Standing up for Canberra

Postcode 2900

Canberrans rejoiced last week when the rest of the country was made aware of something we have known for a long time – Canberra is Australia’s most liveable city.

Auspoll’s annual survey My City: The People’s Verdict asked over 5000 Australians to rank their city against a set of 17 attributes. And Canberra came out on top.

Canberra shone when it came to recreational spaces, low pollution, safety and good healthcare, schools and universities.

However, housing affordability remains an issue.

The Property Council, who commissioned the survey, has called on the ACT government to think more creatively about how to increase the supply of homes. One suggestion is allowing more flexibility to turn disused commercial buildings into residential space.

My electorate office is in the Tuggeranong town centre, where we currently have a number of empty offices.  My office is at the bottom of a building that was once home to Defence staff, but they relocated about a year ago and the space has been vacant since.
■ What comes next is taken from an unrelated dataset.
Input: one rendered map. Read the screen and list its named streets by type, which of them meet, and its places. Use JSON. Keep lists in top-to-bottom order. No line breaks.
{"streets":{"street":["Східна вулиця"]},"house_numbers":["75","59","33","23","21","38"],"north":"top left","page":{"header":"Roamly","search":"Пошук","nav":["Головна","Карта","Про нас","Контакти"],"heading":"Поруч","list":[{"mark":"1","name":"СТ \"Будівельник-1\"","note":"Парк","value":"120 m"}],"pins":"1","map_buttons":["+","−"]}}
Empty office space means less life and vitality in a town centre. It also means less people patronising local business, less economic activity, less growth and less prosperity.
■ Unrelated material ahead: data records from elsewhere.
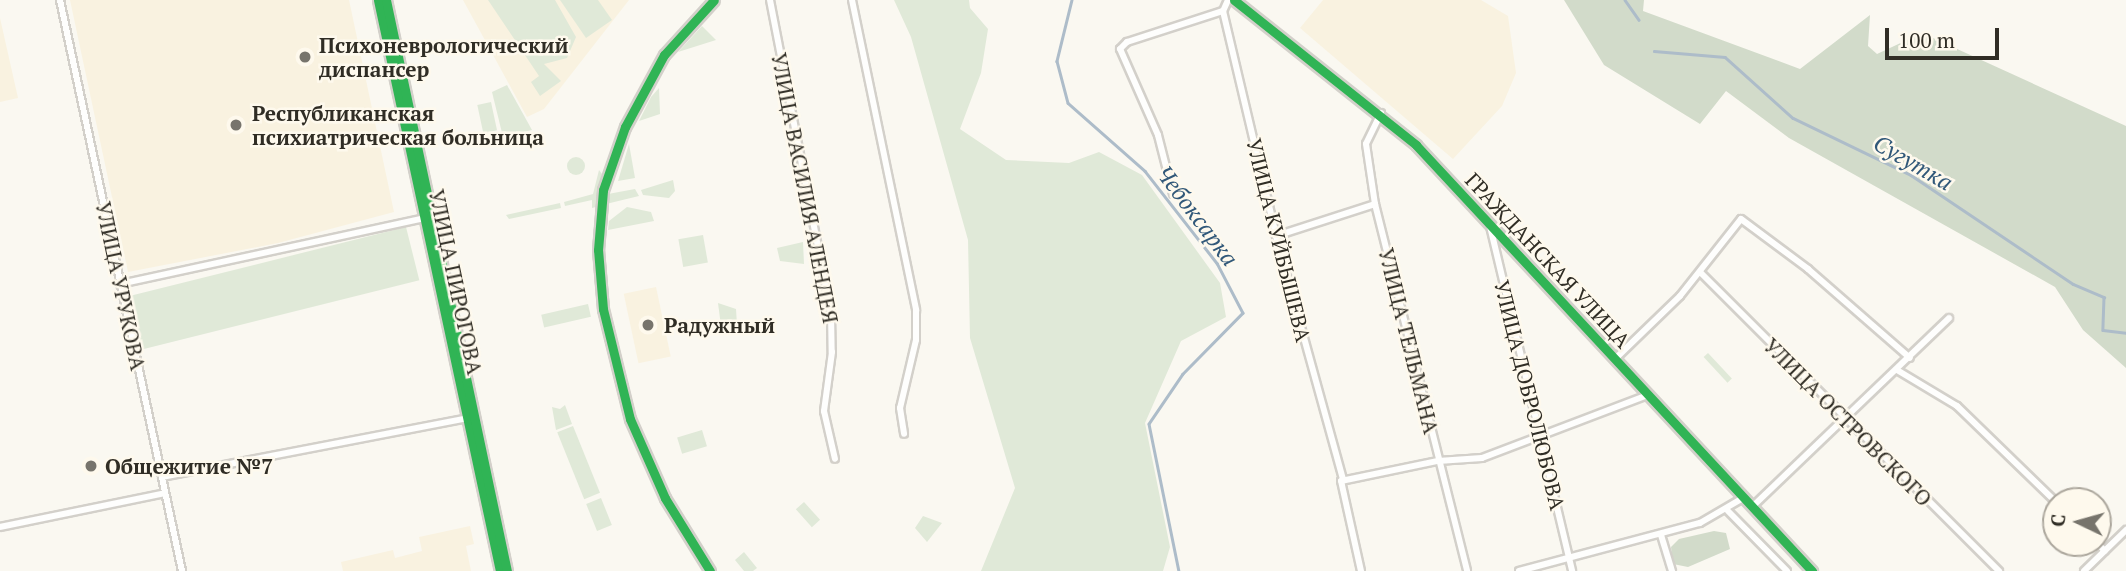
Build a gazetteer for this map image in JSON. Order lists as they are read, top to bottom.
{
  "streets": {
    "main road": ["ГРАЖДАНСКАЯ УЛИЦА", "УЛИЦА ПИРОГОВА"],
    "street": [
      "УЛИЦА ВАСИЛИЯ АЛЕНДЕЯ",
      "УЛИЦА КУЙБЫШЕВА",
      "УЛИЦА УРУКОВА",
      "УЛИЦА ТЕЛЬМАНА",
      "УЛИЦА ДОБРОЛЮБОВА",
      "УЛИЦА ОСТРОВСКОГО"
    ]
  },
  "crossings": [
    ["ГРАЖДАНСКАЯ УЛИЦА", "УЛИЦА ТЕЛЬМАНА"],
    ["ГРАЖДАНСКАЯ УЛИЦА", "УЛИЦА ДОБРОЛЮБОВА"]
  ],
  "water": ["Сугутка", "Чебоксарка"],
  "places": [
    "Психоневрологический диспансер",
    "Республиканская психиатрическая больница",
    "Радужный",
    "Общежитие №7"
  ],
  "scale_bar": "100 m",
  "north": "left"
}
While the master plan and Southquay will give the Tuggeranong town centre a facelift and a significant injection of life, a new approach to dealing with empty office space would provide an additional boost.

When Chris and I were in Melbourne in 2005 we lived in an apartment on Little Collins Street. The apartment was in the building that housed the old George’s, which was formerly a cyclorama! The apartment was developed under the Melbourne City Council’s Postcode 3000 project, which encouraged people to convert disused warehouses and office buildings into apartments. It’s been a great success, and 20 years on has enlivened what was described as “an empty useless city centre”.

To keep the heart of Tuggeranong pumping, and improve housing affordability, why don’t we turn the empty offices into residential spaces? Why don’t we embark on a Postcode 2900?